Nov. 15 (UPI) — A rapidly strengthening storm spawned high winds and led to power outages of more than 750,000 customers outages with property damage in the Midwest and northeastern United States and flooding along the shores of the Great Lakes into Monday.
After a new storm formed over the Great Plains on Saturday, AccuWeather meteorologists accurately predicted strong winds would target the Great Lakes and Northeast for the end of the weekend.
By Sunday morning, a broad area of wind gusts ranging between 40 and 50 mph extended from Missouri, Iowa and Wisconsin to Ohio and Kentucky.
By 4:45 p.m. CST, 786,613 customers were without power across Ohio with 336,739, Michigan with 233,259, Pennsylvania with 108,315, New York with 52,030, Indiana with 22,212, West Virginia with 21,239, Kentucky with 8,748 and Illinois with 4,071, according to poweroutage.us.
Across the Great Lakes, winds will reach 50-60 mph in some places, strong enough to not only knock down trees, break large tree limbs and lead to regional power outages but can also cause property damage and lakeshore flooding.
Fierce winds could whip water toward the eastern shorelines of the Great Lakes, causing localized flooding concerns. Places like Buffalo, New York as well as Michigan City, Indiana, and Benton Harbor, Michigan could all expect significant lake-shore flooding through Sunday night.
Airline delays and turbulence could be issues that airline passengers face as the strong winds take aim.
Cold air will be pulled down behind the earlier Sunday rain, allowing for snow showers in parts of Michigan and Wisconsin through Sunday night. Some lake-effect snow squalls are also possible.
In addition to the gusty winds, rain will also be sweeping eastward with this storm through Sunday night.
Gusty winds arriving Sunday afternoon will persist into Monday.

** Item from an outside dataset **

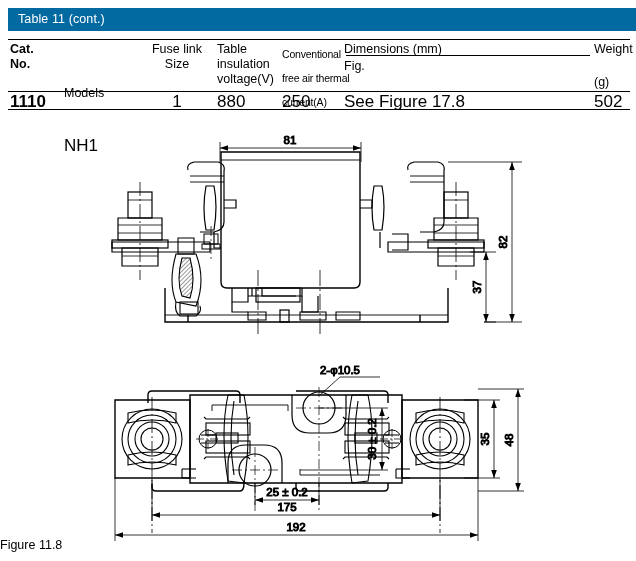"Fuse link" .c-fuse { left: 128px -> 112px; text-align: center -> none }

Coastal areas of the mid-Atlantic and New England could experience wind gusts between 40 and 50 mph will be common with local gusts to 60 mph prior to the arrival of rain. Travel over high bridges in Philadelphia and New York City could be hazardous, especially for high-profile vehicles such as trucks and trailers.
When the rain arrives, it could come in the form of a squall line, containing wind-whipped rain and a burst of even stronger winds.
Gusty downpours, along with some thunder, will sweep from central Pennsylvania and northern Virginia in the late afternoon to the New England coast Sunday night.
Winds associated with the squall line on Sunday evening will be sudden, strong wind gusts, rather than the more persistent high winds experienced earlier in the day,” said AccuWeather Meteorologist Mary Gilbert.
As the severe weather subsides along the I-95 corridor, precipitation will be changing from rain to snow across the eastern Great Lakes.
Gusty winds will persist, triggering lake-effect snow across the Great Lakes to the central Appalachians spanning Monday night and Tuesday.
The infamous storm that sunk the Edmond Fitzgerald in November 45 years ago was similar in nature to the current wind storm, and is an example of how powerful and dangerous this type of storm can become.